→ **ZU ERLEDIGENDE ARBEIT**
Gib den folgenden Textblock über Frauenpolitik in der neuen und extremen Rechten vollständig und unverändert wieder.

→ **TEXTBLOCK**

==*==

Die Verhandlung frauenpolitischer Themen in der neuen und extremen Rechten ist voll von Widersprüchlichkeiten. Viele der propagierten Geschlechterbilder, wonach sich Frauen um die Versorgung der Kinder zu kümmern haben, stehen im Kontrast zu den aktiven politischen Rollen von Frauen innerhalb extrem rechter Bewegungen und Parteien. Während ,der‘ Feminismus einerseits Feindbild und Schuld an der vermeintlichen ,Überfremdung‘ ist, werden anderseits rechtskonservative bis extrem rechte Frauen als ‚wahre Feministinnen‘ inszeniert, die ‚deutsche Frauen‘ vor dem Verlust feministischer Errungenschaften durch Migration schützten.

==*==

Gespeicherte Einträge:
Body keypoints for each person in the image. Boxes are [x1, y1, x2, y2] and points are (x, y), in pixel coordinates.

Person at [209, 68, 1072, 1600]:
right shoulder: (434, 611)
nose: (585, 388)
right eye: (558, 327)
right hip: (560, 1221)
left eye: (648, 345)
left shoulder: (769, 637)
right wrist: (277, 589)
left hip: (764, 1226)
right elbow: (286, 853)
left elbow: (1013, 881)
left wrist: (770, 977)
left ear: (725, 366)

==*==

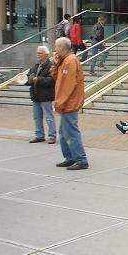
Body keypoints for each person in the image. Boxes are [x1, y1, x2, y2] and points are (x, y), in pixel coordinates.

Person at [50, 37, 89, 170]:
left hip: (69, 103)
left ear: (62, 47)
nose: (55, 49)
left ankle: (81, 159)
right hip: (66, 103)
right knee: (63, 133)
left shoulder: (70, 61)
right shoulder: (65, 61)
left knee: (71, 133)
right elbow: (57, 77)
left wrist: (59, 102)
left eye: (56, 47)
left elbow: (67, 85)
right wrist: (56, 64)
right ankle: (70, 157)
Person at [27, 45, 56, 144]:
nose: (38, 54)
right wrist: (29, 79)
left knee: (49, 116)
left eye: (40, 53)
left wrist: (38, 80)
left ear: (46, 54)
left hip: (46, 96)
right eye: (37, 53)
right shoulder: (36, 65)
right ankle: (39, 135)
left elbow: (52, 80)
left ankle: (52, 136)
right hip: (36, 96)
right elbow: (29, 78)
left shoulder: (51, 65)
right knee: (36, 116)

==*==

→ **LÖSUNG**
Die Verhandlung frauenpolitischer Themen in der neuen und extremen Rechten ist voll von Widersprüchlichkeiten. Viele der propagierten Geschlechterbilder, wonach sich Frauen um die Versorgung der Kinder zu kümmern haben, stehen im Kontrast zu den aktiven politischen Rollen von Frauen innerhalb extrem rechter Bewegungen und Parteien. Während ,der‘ Feminismus einerseits Feindbild und Schuld an der vermeintlichen ,Überfremdung‘ ist, werden anderseits rechtskonservative bis extrem rechte Frauen als ‚wahre Feministinnen‘ inszeniert, die ‚deutsche Frauen‘ vor dem Verlust feministischer Errungenschaften durch Migration schützten.